Этот настоящий океанский корабль, правда, старый, дрянной и проржавевший, стоил на свалке, наверное, целых пять баксов. Но он еще способен перевозить машины и держится на плаву.
Корабль — такой же, как фургон, только больше, и народу тут тоже больше. Но едят они ту же еду, поют те же песни и все так же почти не спят. К тому времени И. В. находит в этом извращенное утешение. Она знает, что вокруг уйма таких же, как она, и что она в безопасности. Она свыклась с заведенным порядком, она знает, где ее место.
И так, наконец, они попадают на Плот. Никто не сказал И. В., куда они едут, но именно туда они направляются — теперь это уже совершенно очевидно. Ей следовало бы испугаться. Но они бы не ехали на Плот, будь там так плохо, как о нем говорят.
Когда он еще только показывается на горизонте, И. В. почти ждет, что ее снова обмотают промышленной изолентой. А потом она догадывается, что в этом нет необходимости. Она же никому не чинила неприятностей. Ее приняли как свою, ей доверяют. Отчасти это пробуждает гордость.
И она не будет создавать проблемы на Плоту, потому что сбежать из их сектора лодчонок она может только на Плот per se. На настоящий Плот. Плот из сотен дешевых гонконгских фильмов и комиксов с реками крови. Не нужно большого воображения, чтобы представить себе, что случается на Плоту с пятнадцатилетними американскими блондинками, и здешним людям это известно.
Иногда она тревожится за мать, а потом ожесточается и думает: может, случившееся пойдет ей на пользу. Немного ее встряхнет. А именно это ей и нужно. После того как папа ушел, она замкнулась в себе, съежилась, будто брошенная в огонь птичка-оригами.
На расстоянии нескольких миль Плот окружает внешнее облако мелких судов. Почти все они рыболовецкие.
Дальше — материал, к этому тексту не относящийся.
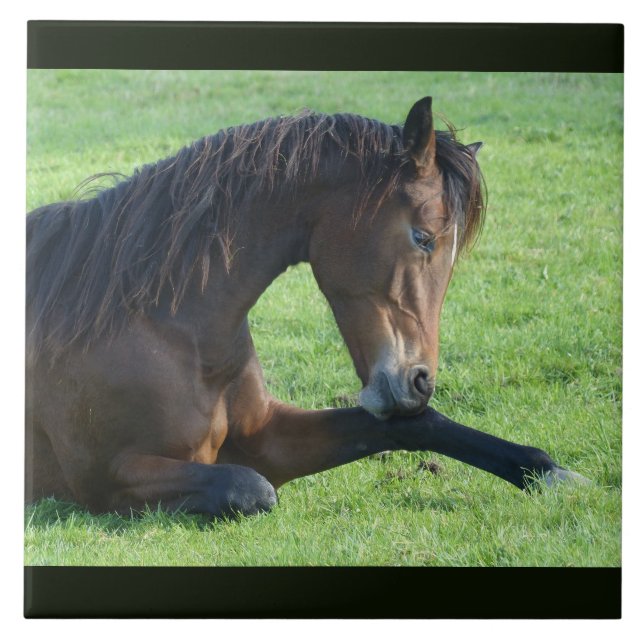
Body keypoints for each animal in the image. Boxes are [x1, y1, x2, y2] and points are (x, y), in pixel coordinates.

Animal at [26, 97, 586, 518]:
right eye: (423, 237)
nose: (420, 381)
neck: (162, 326)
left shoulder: (268, 435)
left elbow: (415, 425)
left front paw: (548, 471)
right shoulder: (107, 478)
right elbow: (250, 488)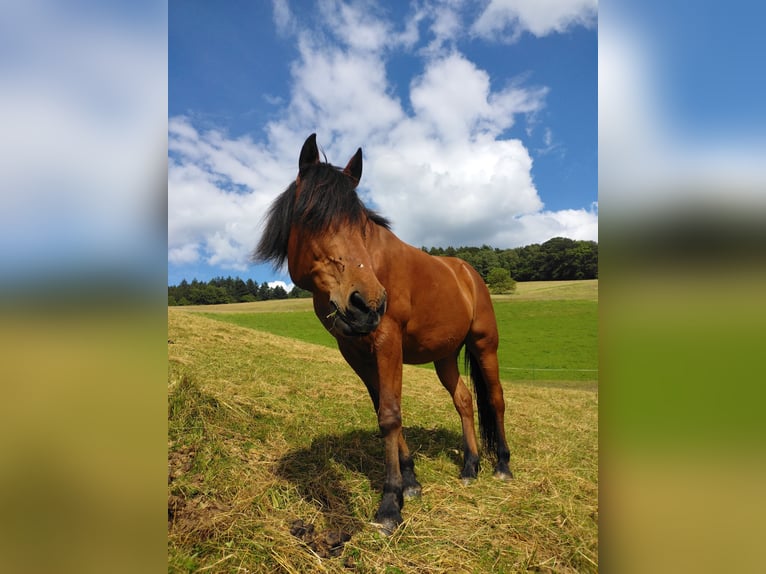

На кое-каких — парни с автоматами, но этот паром они не трогают. Пройдя через внешнюю зону, паром берет курс на белый квартал с краю Плота. В буквальном смысле белый. Все корабли здесь новые и чистые. Есть парочка огромных ржавых судов с русскими надписями по борту, и паром причаливает к одному из них. Перебрасывают швартовы, потом на борт парома ложатся сети, утяжеленные сотнями отслуживших свое шин.
Никаких условий для скейтинга.
Интересно, есть ли вообще на борту скейтеры. Маловероятно. И вообще все это не ее люди. Она всегда была из грязных отбросов хайвеев, а не из этих, что вечно распевают, взявшись за руки. Может быть, Плот для нее — самое место.
И. В. отводят в трюм русского корабля и ставят на самую тупую работу всех времен и народов: чистить рыбу. Она этой работы не хочет, она о ней не просила. Но получила именно ее. И все это время никто с ней не разговаривает, ничего не объясняет, и поэтому она боится спрашивать. Ее только что накрыла массивная волна культурного шока, поскольку большинство людей на этом корабле — старые и толстые русские и по-английски они не говорят.